So yesterday I smoked my blender chopping up some leaves for scenery work. And I mean the smoke ROLLED out from under the blender! Since I need to get a replacement which seems to work better for chopping up leaves and making ground foam, a blender or a food processor? Can one or the other get materials finer than the other?
Good Luck, Morpar
A blender is going to be much cheaper. A food processor can be very expensive. You might find a blender at a yard sale for a few dollars.
It takes an iron man to play with a toy iron horse.
Yeah, not very many yard sales in November in Indiana! And based upon my research today the cost is the same for either a blender or food processor at my local Wal-Mart. My question is does one work better than the other. The cutting blades are of a different design in each machine.
How about a coffee grinder?
Rio Grande. The Action Road - Focus 1977-1983
I just take a small plastic bag and when I dump my Cycllone Rake I pull behind my garden tractor-mower, I put some of the very finely ground up leaves into a plastic shopping bag until I need them. I have the Cyclone Rake XL which not only sweeps my lawn free of leaves, but my neighbor is a farmer and asks us to dump the leaves in a 45 acre bean field behind my house and spread them out a little for compost for next seasons soybean planting.The impeller in the Cycloine Rake is powered by an 8.5 HP Briggs and Stratton engine .
It grinds the leaves up better than any home blenders or food processors.
Plus the Cyclone Rake makes short work of an otherwise long hand held manual raking.
What used to take 6 to 8 hours of work is now about a 30 to 35 minute job!
It sucks up every last leaf!
Morpar My question is does one work better than the other.
My question is does one work better than the other.
riogrande5761 How about a coffee grinder?
When I have made ground foam, I've used both a blender and a coffe grinder. The blender gets the foam chopped down to extra coarse size. I left that dry and then run those pieces in the coffee grinder to get it chopped down to smaller pieces. I've never been able to get it down to fine power but it's down to a size that works for most applications.
Thrift store coffee grinder or ask freind if they have somrthing, if you were close by I have a few of all of the above.
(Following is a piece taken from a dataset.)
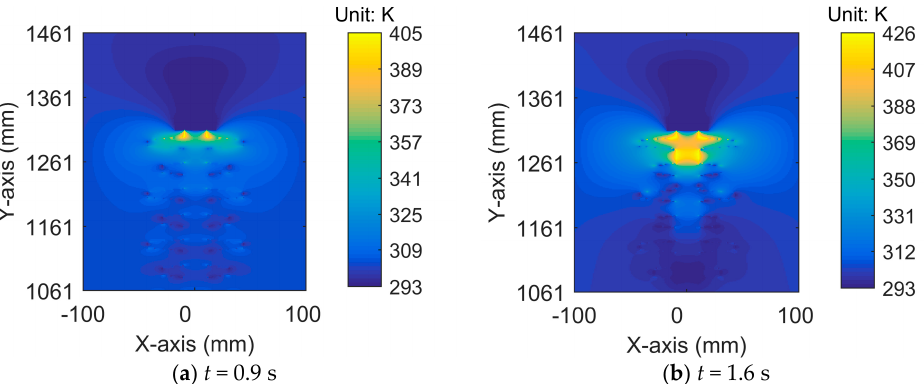
Figure 5. Thermal field distributions close to the high voltage (HV) electrode when the length of the dry band increases.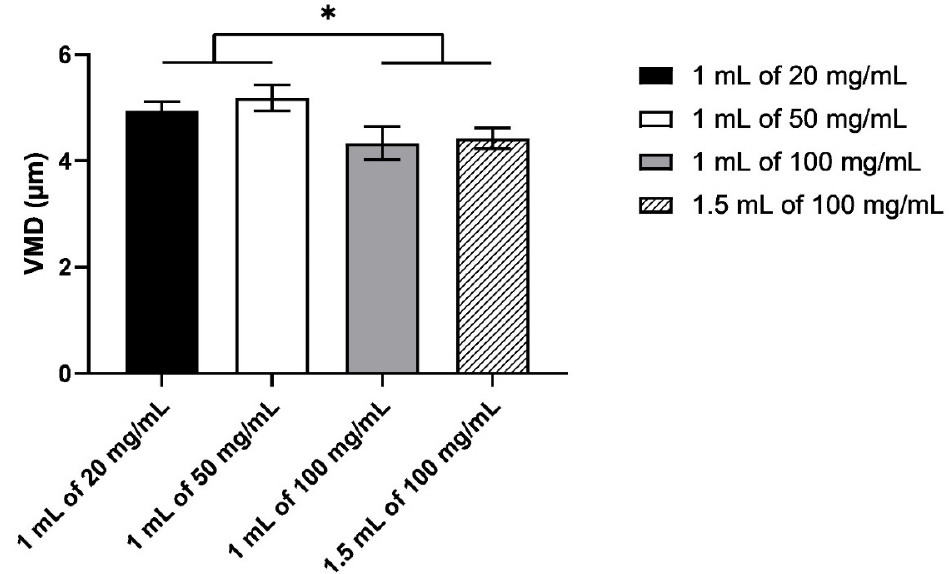
Figure 5. The geometric standard deviation of the droplets measured by laser diffraction. Data presented as mean ± stand- ard deviation ( n = 9). Statistical difference indicated by * ( p < 0.05). The percentage of aerosol sample by volume under 1, 2, 3, 5, and 10 µm is shown in Figure 6. About 50–60% of the aerosols was <5 µm. The nebulisers produced minimal sub- micron droplets at all concentrations/volumes, but the 100 mg/mL solution consistently produced more droplets by volume than 20 and 50 mg/mL at all cutoff diameters. In other words, the droplets from the 100 mg/mL solution were smaller than those from the other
WOW!!!.. You guys across the pond must have 'understanding wives'.
Using kitchen equipment for model railroading?????
Brings a new flavour to the morning coffee.
David
To the world you are someone. To someone you are the world
I cannot afford the luxury of a negative thought
NorthBrit WOW!!!.. You guys across the pond must have 'understanding wives'. Using kitchen equipment for model railroading????? Brings a new flavour to the morning coffee. David
No, no, no... that IS their coffee.
This Margarita tastes funny....
MisterBeasley A blender is going to be much cheaper. A food processor can be very expensive. You might find a blender at a yard sale for a few dollars.
Got mine for two bucks... it was missing one of its rubber feet.
Jim
I've made a LOT of my own ground foam. My method is rather unorthodox, but I can make boxes full in short order ....
I use a large wire wheel in my drill, and clamp my drill on the side of my workmate. I place a large box under the wire wheel. I use used seat cushions for the foam, use the whitest looking ones you can get. I then feed the foam into the spinning wire wheel which shreds off the foam into the box.
Feeding the foam lightly will produce a fine grade. The harder you feed it into the wire wheel, the coarser the pieces will be.
Keep in mind that seat cushion foam will continue to degrade over time (turn brown). Dyes will not prevent that. Rit dye, etc. may look nice when first done, but five years down the road, it WILL turn brown.
I get a one gallon can of flat green latex paint (mixed to my color choice) and thin that at least 50:50 with water and put the whole thing in a large tub. Now continue to toss in your ground foam until it is saturated. Squeeze out handfuls and spread it out on news paper to dry. My green foam is over twently years old and still looks the same as the day I made it.
Mark.
¡ uʍop ǝpısdn sı ǝɹnʇɐuƃıs ʎɯ 'dlǝɥ
In my case at least I don't drink coffee. Secondly, the equipment used for making the ground foam stays in the garage with no chance of getting mixed up.
I can't drink coffee, makes my acid reflux flare up, can eat spicy foods but can't drink coffee, weird. I miss coffee!
The biggest factor is going to be the motor in either one. In this case bigger is better.